How hypervisor rootkits create network connections to exfiltrate data? They don't have access to the underlying OS syscalls, right? Because they are usually programmed with VTx Intel instructions in assembly.
From the paper SubVirt: Implementing malware with virtual machines.
This new type of malware, which we call a virtual-machine based rootkit (VMBR), installs a virtual-machine monitor underneath an existing operating system and hoists the original operating system into a virtual machine.
There are two main approaches for making a suitable running environment for the rootkit:
The first one involves changing the actual operating system and user programs with your elevated authorization and running the VMM (Virtual Machine Monitor) and user/kernel mode component of the rootkit.
The other one is pretty much the same, just using another operating system.
Further, VMBRs support general-purpose malicious services by allowing such services to run in a separate operating system that is protected from the target system.

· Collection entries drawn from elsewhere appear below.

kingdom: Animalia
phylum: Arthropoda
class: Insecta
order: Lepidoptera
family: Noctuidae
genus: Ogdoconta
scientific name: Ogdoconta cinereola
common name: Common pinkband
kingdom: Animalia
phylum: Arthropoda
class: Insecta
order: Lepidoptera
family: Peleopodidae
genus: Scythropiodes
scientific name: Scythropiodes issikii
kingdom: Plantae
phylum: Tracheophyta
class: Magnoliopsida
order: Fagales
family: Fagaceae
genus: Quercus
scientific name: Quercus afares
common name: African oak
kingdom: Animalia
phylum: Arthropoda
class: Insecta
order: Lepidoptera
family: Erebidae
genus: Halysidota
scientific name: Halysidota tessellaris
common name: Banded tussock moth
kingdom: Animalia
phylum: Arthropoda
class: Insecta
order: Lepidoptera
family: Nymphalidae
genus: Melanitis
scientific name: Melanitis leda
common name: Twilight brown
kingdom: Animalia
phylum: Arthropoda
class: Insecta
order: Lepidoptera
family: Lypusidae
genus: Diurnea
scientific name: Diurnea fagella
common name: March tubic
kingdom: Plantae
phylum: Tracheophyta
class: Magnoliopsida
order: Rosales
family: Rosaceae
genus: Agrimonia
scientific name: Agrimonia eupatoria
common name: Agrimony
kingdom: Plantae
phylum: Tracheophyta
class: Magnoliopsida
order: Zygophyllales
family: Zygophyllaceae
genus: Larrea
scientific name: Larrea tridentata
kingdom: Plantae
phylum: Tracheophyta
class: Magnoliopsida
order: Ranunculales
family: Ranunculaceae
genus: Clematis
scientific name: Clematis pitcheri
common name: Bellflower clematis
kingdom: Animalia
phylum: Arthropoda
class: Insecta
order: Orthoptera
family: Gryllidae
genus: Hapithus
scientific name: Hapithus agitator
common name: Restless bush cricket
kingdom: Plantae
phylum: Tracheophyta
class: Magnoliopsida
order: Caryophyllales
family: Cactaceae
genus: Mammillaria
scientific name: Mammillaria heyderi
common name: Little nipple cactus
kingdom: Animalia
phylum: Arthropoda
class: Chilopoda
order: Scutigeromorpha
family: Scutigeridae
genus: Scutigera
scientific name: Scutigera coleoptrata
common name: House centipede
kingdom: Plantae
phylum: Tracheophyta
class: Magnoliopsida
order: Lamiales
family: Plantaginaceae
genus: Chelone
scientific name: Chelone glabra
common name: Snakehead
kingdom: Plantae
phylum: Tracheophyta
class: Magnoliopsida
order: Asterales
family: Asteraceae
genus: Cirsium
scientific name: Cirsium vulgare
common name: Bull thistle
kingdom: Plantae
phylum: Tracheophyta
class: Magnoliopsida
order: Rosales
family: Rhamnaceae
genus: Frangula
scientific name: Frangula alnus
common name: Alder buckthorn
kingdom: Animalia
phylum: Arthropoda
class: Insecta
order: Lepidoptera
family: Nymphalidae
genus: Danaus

You can use APIs (including the TCP/IP stack and related API) and the hardware abstraction of your new host. It is a little different, but I must say another way is using your own TCP/IP stack:
Delusion comes with its own TCP/IP stack based on lwIP
The Blue Pill-based Delusion backdoor uses its own stack according to the Introducing Blue Pill presentation.
And what about if our new host application need to interact with target OS? For stealing data in the first place.
- Like most of the legit virtualization software you can use agents inside the guest OS.
- Controlling CPU registers makes it easy to implement any hooking techniques.
- The hypervisor also controls the disk and the OS interface to the disk.
This is another topic to discuss, but it is more than enough to control the target OS.